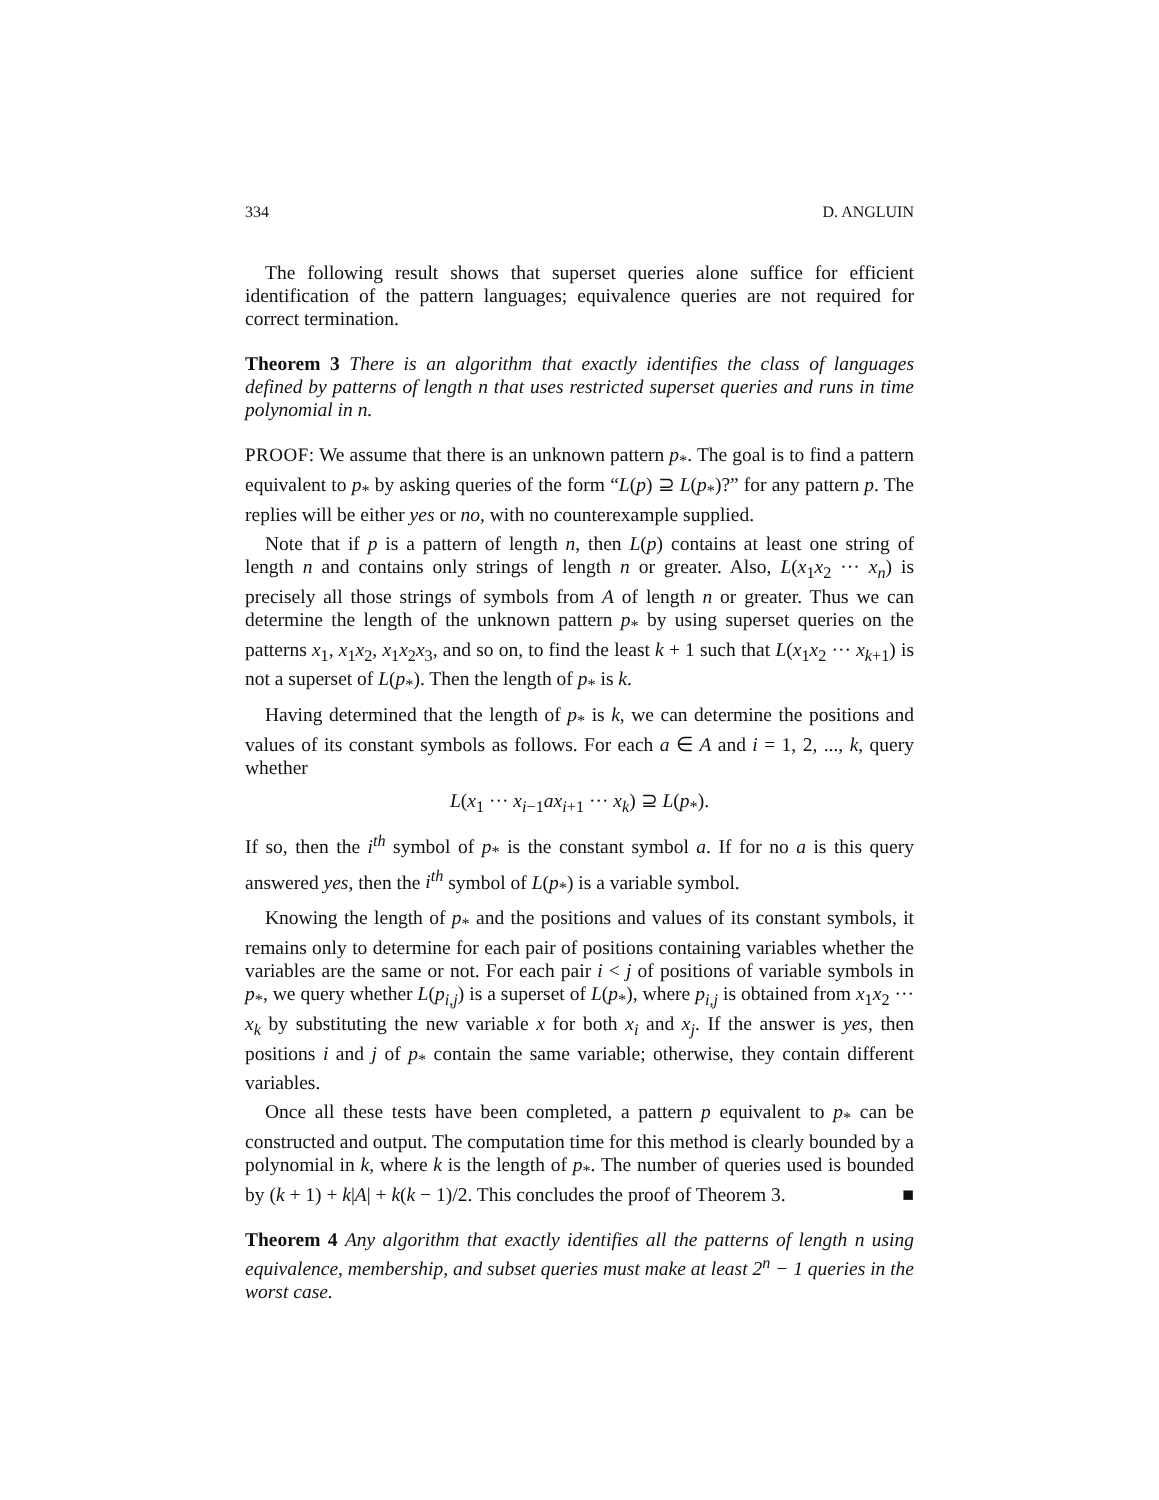334 D. ANGLUIN
The following result shows that superset queries alone suffice for efficient identification of the pattern languages; equivalence queries are not required for correct termination.
Theorem 3 There is an algorithm that exactly identifies the class of languages defined by patterns of length n that uses restricted superset queries and runs in time polynomial in n.
PROOF: We assume that there is an unknown pattern p<sub>*</sub>. The goal is to find a pattern equivalent to p<sub>*</sub> by asking queries of the form “L(p) ⊇ L(p<sub>*</sub>)?” for any pattern p. The replies will be either yes or no, with no counterexample supplied.
Note that if p is a pattern of length n, then L(p) contains at least one string of length n and contains only strings of length n or greater. Also, L(x<sub>1</sub>x<sub>2</sub> ··· x<sub>n</sub>) is precisely all those strings of symbols from A of length n or greater. Thus we can determine the length of the unknown pattern p<sub>*</sub> by using superset queries on the patterns x<sub>1</sub>, x<sub>1</sub>x<sub>2</sub>, x<sub>1</sub>x<sub>2</sub>x<sub>3</sub>, and so on, to find the least k + 1 such that L(x<sub>1</sub>x<sub>2</sub> ··· x<sub>k+1</sub>) is not a superset of L(p<sub>*</sub>). Then the length of p<sub>*</sub> is k.
Having determined that the length of p<sub>*</sub> is k, we can determine the positions and values of its constant symbols as follows. For each a ∈ A and i = 1, 2, ..., k, query whether
L(x<sub>1</sub> ··· x<sub>i−1</sub>ax<sub>i+1</sub> ··· x<sub>k</sub>) ⊇ L(p<sub>*</sub>).
If so, then the i<sup>th</sup> symbol of p<sub>*</sub> is the constant symbol a. If for no a is this query answered yes, then the i<sup>th</sup> symbol of L(p<sub>*</sub>) is a variable symbol.
Knowing the length of p<sub>*</sub> and the positions and values of its constant symbols, it remains only to determine for each pair of positions containing variables whether the variables are the same or not. For each pair i < j of positions of variable symbols in p<sub>*</sub>, we query whether L(p<sub>i,j</sub>) is a superset of L(p<sub>*</sub>), where p<sub>i,j</sub> is obtained from x<sub>1</sub>x<sub>2</sub> ··· x<sub>k</sub> by substituting the new variable x for both x<sub>i</sub> and x<sub>j</sub>. If the answer is yes, then positions i and j of p<sub>*</sub> contain the same variable; otherwise, they contain different variables.
Once all these tests have been completed, a pattern p equivalent to p<sub>*</sub> can be constructed and output. The computation time for this method is clearly bounded by a polynomial in k, where k is the length of p<sub>*</sub>. The number of queries used is bounded by (k + 1) + k|A| + k(k − 1)/2. This concludes the proof of Theorem 3. ■
Theorem 4 Any algorithm that exactly identifies all the patterns of length n using equivalence, membership, and subset queries must make at least 2<sup>n</sup> − 1 queries in the worst case.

> _TASK REQUIREMENTS_: Beginning with the first line of the entries above, repeat each line word for word until the line with "L(x<sub>1</sub> ··· x<sub>i−1</sub>ax<sub>i+1</sub>" has been given too. Omit the pictures.

> _SOLVED EXERCISE_:
334 D. ANGLUIN
The following result shows that superset queries alone suffice for efficient identification of the pattern languages; equivalence queries are not required for correct termination.
Theorem 3 There is an algorithm that exactly identifies the class of languages defined by patterns of length n that uses restricted superset queries and runs in time polynomial in n.
PROOF: We assume that there is an unknown pattern p<sub>*</sub>. The goal is to find a pattern equivalent to p<sub>*</sub> by asking queries of the form “L(p) ⊇ L(p<sub>*</sub>)?” for any pattern p. The replies will be either yes or no, with no counterexample supplied.
Note that if p is a pattern of length n, then L(p) contains at least one string of length n and contains only strings of length n or greater. Also, L(x<sub>1</sub>x<sub>2</sub> ··· x<sub>n</sub>) is precisely all those strings of symbols from A of length n or greater. Thus we can determine the length of the unknown pattern p<sub>*</sub> by using superset queries on the patterns x<sub>1</sub>, x<sub>1</sub>x<sub>2</sub>, x<sub>1</sub>x<sub>2</sub>x<sub>3</sub>, and so on, to find the least k + 1 such that L(x<sub>1</sub>x<sub>2</sub> ··· x<sub>k+1</sub>) is not a superset of L(p<sub>*</sub>). Then the length of p<sub>*</sub> is k.
Having determined that the length of p<sub>*</sub> is k, we can determine the positions and values of its constant symbols as follows. For each a ∈ A and i = 1, 2, ..., k, query whether
L(x<sub>1</sub> ··· x<sub>i−1</sub>ax<sub>i+1</sub> ··· x<sub>k</sub>) ⊇ L(p<sub>*</sub>).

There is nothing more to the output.